I'm a healing in progress.  Imperfect.  Broken.  But healing.

Tuesday, February 26, 2013

Something Different About a First Child

Eli's second birthday is quickly approaching and I find myself this year, for the first time in two years, not pregnant in February.  The memories of the last two years haunt me during these few weeks.  My husband's birthday and our second daughter's birthdays are also rapidly approaching so it is hard not to remember our celebrations last year and how joyous (and plump) I was compared to the year before when I was just a little less plump and a whole lot less joyous.

But the pregnancy, birth and loss of Eli was different from Wyatt's.  The knowledge of what was to pass made things easier but so did my children.  For all of my worry about what Eli's death would do to them and then when he did die, having to watch my children suffer through the same emotions that I felt, it was nothing like watching our first child, Wyatt, die, and living through the aftermath.  I now know why.  Because when Wyatt died, in a way, so did my motherhood.  I had nothing but pictures, a few clothes, blankets and stuffed animals to remember him by and to identify myself as a mother.  But without the baby those things could not be so readily displayed and I found myself visibly robbed of claiming that identity.

When Eli died I suffered through many of the same emotions and difficulties.  Some of the worst for me was my milk coming in and still looking pregnant but not having that baby to make it all worth while.  But I was still a mother to everyone else.  I had three little girls at my bedside the day I gave birth to him and every day after.  They needed me and more than they'll ever understand, I needed them.  They gave my days purpose and eventually they helped me to see the little joys again.  After Wyatt died it was just my husband and I.  But he went back to work and then it was just me alone with my grief and my wounded body.  Physically and mentally I probably healed more peacefully since I was really able to go at my own pace.  But it was so lonely and overwhelming that I ended up going back to work as soon as my doctor would let me.  We tried to fill our hearts by getting a dachshund puppy but her needs and our abilities to meet them did not quite match up so we made the gut wrenching decision to find a family who could make her happier.  That didn't exactly help my grieving process.  But neither did banging my head against a brick wall over a five pound puppy!  It just wasn't the same.  My husband gives me an identity as a wife but only my child could identify me as his mother.
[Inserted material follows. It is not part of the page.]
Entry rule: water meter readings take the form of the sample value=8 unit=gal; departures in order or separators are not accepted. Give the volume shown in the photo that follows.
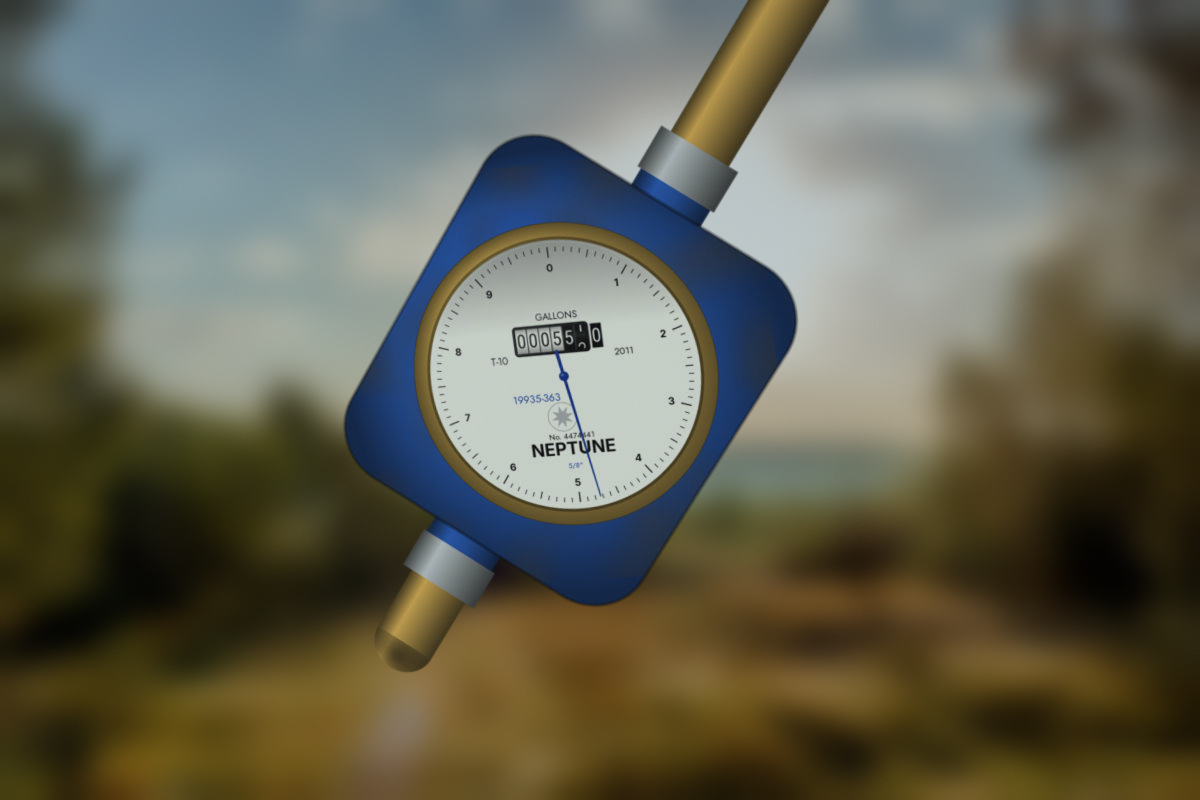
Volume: value=5514.7 unit=gal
So with Eli even though it was physically, mentally and spiritually exhausting to care for our children while going through a pregnancy that would end in loss and then experiencing that loss and trying to heal from giving birth via c-section, it was those three girls that saved me.  They kept me afloat and for that I am so thankful.

Tuesday, February 12, 2013

Lenten Observance

Tomorrow is Ash Wednesday or the beginning of the Lenten period in the Catholic Church.  Yesterday marks the one month countdown to Eli's second birthday.  Sunday was weekly mass.  Sunday I found myself thinking about one month from yesterday (Eli's birthday) and how appropriate it is to me that his birthday falls during Lent.  Lent to me is a heavy time.  For me, it is a time to prepare for Jesus' death and as a mother who has experienced two of her own sons' deaths I can really relate to the time and to Mary's loss as Jesus' mother.  Now, more than ever, I feel that heaviness in my heart and my bones.  And apparently I will for at least the next five years.  You see, I looked at the calendars through 2018 and Eli's birthday during each of those years, and likely for all of the following years, will always fall during Lent.

Giving up chocolate or other sweets, even television, seems so silly in light of what I gave up just two years ago.  Lent has now become an acute observance of mourning for me and there is no earthly deprivation that could hold a candle to the deprivation of my sons that I live with every day.  I would live that one day of Eli's life just one day every year if I could.